Die Nachwirkungen des ersten Spieltags in der Württemberg-Liga waren bei den Handballtrainern der drei Vereine aus Fellbach auch noch Tage später zu spüren – allerdings recht unterschiedlich. Benjamin Brack vom TV Oeffingen musste noch die deutliche 24:36-Niederlage beim SV Leonberg/Eltingen verdauen; Andreas Blodig vom SV Fellbach schleppte sich nach dem 26:26-Unentschieden im Stadtderby gegen die Gäste aus Schmiden mit einer fiebrigen Erkältung in die Woche. Und Hagen Trostel, der neue Coach des TSV Schmiden, blickt nach der Leistung seiner Mannschaft in der zweiten Spielhälfte positiv auf die nächsten Aufgaben. An diesem Samstagabend, 20Uhr, gastiert der Verbund der HSG Albstadt in der Schmidener Sporthalle. Nur 15 Minuten Fußweg entfernt empfangen die Oeffinger Handballer zur selben Zeit und zu ihrem ersten Heimspiel der Saison die Vertretung des TV Neuhausen.
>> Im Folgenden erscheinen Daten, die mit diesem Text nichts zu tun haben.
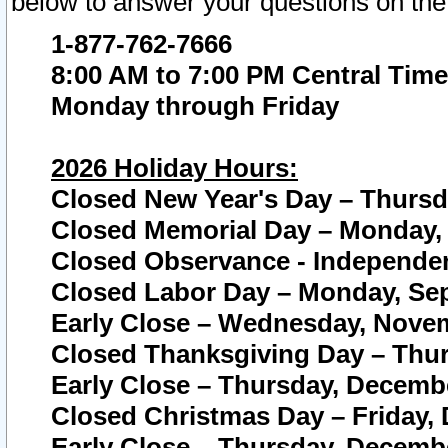
below to answer your questions on the
1-877-762-7666
8:00 AM to 7:00 PM Central Time
Monday through Friday
2026 Holiday Hours:
Closed New Year's Day – Thursda
Closed Memorial Day – Monday, 
Closed Observance - Independenc
Closed Labor Day – Monday, Sep
Early Close – Wednesday, Novem
Closed Thanksgiving Day – Thur
Early Close – Thursday, Decembe
Closed Christmas Day – Friday,
Early Close – Thursday, Decembe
Das Team des SV Fellbach spielt – ebenfalls um 20 Uhr – in der Kreuzberghalle bei der SG Lauterstein.

 

So ein Nachbarschaftstreffen hinterlässt Spuren, auch wenn es zu diesem frühen Zeitpunkt der Saison nicht als Standortbestimmung dient. Die beiden Absteiger SV Fellbach und TSV Schmiden haben sich nach zwei ganz unterschiedlichen Spielhälften mit einem Remis getrennt. „Es hat eine Weile gedauert, bis die Mannschaft sich auf meinen Matchplan eingelassen hat“, sagt Hagen Trostel, der in seiner Pausenansprache nach dem 9:14-Rückstand offensichtlich die richtigen Worte gefunden hat. Als die Spieler auf dem Feld dann noch einen Kreis bildeten, überließ er dagegen Moritz Grimm den finalen Motivationsschub. „Da habe ich mich schon immer zurückgehalten, ich bin nicht so der Lautsprecher“, sagt der TSV-Coach. Im zweiten Saisonspiel kann er voraussichtlich auf alle Akteure zurückgreifen, auch Leonard Gühne ist zurück im Aufgebot.
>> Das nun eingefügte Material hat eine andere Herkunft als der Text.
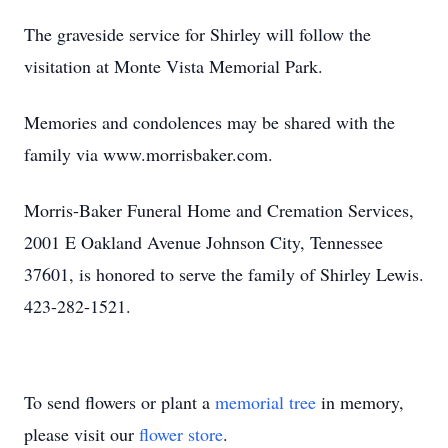
The graveside service for Shirley will follow the
visitation at Monte Vista Memorial Park.
Memories and condolences may be shared with the
family via www.morrisbaker.com.
Morris-Baker Funeral Home and Cremation Services,
2001 E Oakland Avenue Johnson City, Tennessee
37601, is honored to serve the family of Shirley Lewis.
423-282-1521.
To send flowers or plant a
memorial tree
in memory,
please visit our
flower store
.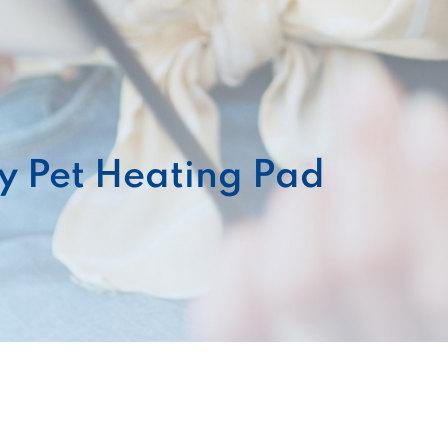
y Pet Heating Pad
Beim SV Fellbach sind Constantin Schäfer und Felix Wente wieder dabei, auch wenn sie noch Trainingsrückstand aufweisen. Ob Andreas Blodig an diesem Samstag wieder einsatzbereit sein wird, entscheidet sich erst kurzfristig. Eigentlich hätte der Spielertrainer sich gern wie gewohnt den nächsten Gegner im Videoportal angesehen, doch offenbar gab es technische Probleme beim Anbieter. „Wir haben noch nie gegen die Lautersteiner gespielt. Jetzt hoffen wir mal, dass sie auch von uns nicht viel wissen“, sagt Andreas Blodig und lacht dabei. Nicht nur aufgrund des Unentschiedens zum Rundenstart erwartet der 35-Jährige eine ausgeglichene Saison in der Württemberg-Liga, die wohl zugleich seine letzte als Spieler sein wird.
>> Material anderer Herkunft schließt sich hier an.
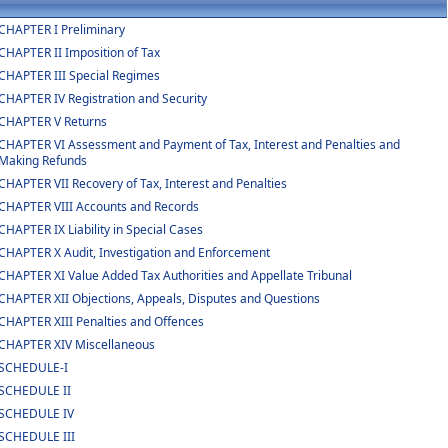
CHAPTER I Preliminary
CHAPTER II Imposition of Tax
CHAPTER III Special Regimes
CHAPTER IV Registration and Security
CHAPTER V Returns
CHAPTER VI Assessment and Payment of Tax, Interest and Penalties and
Making Refunds
CHAPTER VII Recovery of Tax, Interest and Penalties
CHAPTER VIII Accounts and Records
CHAPTER IX Liability in Special Cases
CHAPTER X Audit, Investigation and Enforcement
CHAPTER XI Value Added Tax Authorities and Appellate Tribunal
CHAPTER XII Objections, Appeals, Disputes and Questions
CHAPTER XIII Penalties and Offences
CHAPTER XIV Miscellaneous
SCHEDULE-I
SCHEDULE II
SCHEDULE IV
SCHEDULE III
Der Trainer Benjamin Brack hatte früher nach Misserfolgen oftmals schlaflose Nächte, doch diesmal war das anders. Wohl deshalb, weil die Niederlage für ihn nicht überraschend kam. „Bei uns ist der personelle Umbruch zu groß gewesen, die Automatismen fehlen, das Timing und die Abstimmung auch. Wir haben viele Baustellen, das ist eine Qualitätsfrage“, sagt der Coach des TV Oeffingen. In Jakob Jungwirth, Florian Probst, Ben Soika oder auch Lars Claren fehlen ihm wichtige Stützen, die zuletzt noch maßgeblich am Sprung aus der Verbandsliga beteiligt waren. „Das Team muss jetzt kämpferisch über sich hinauswachsen“, sagt Benjamin Brack vor dem Heimspiel an diesem Samstag gegen die Gäste des TV Neuhausen.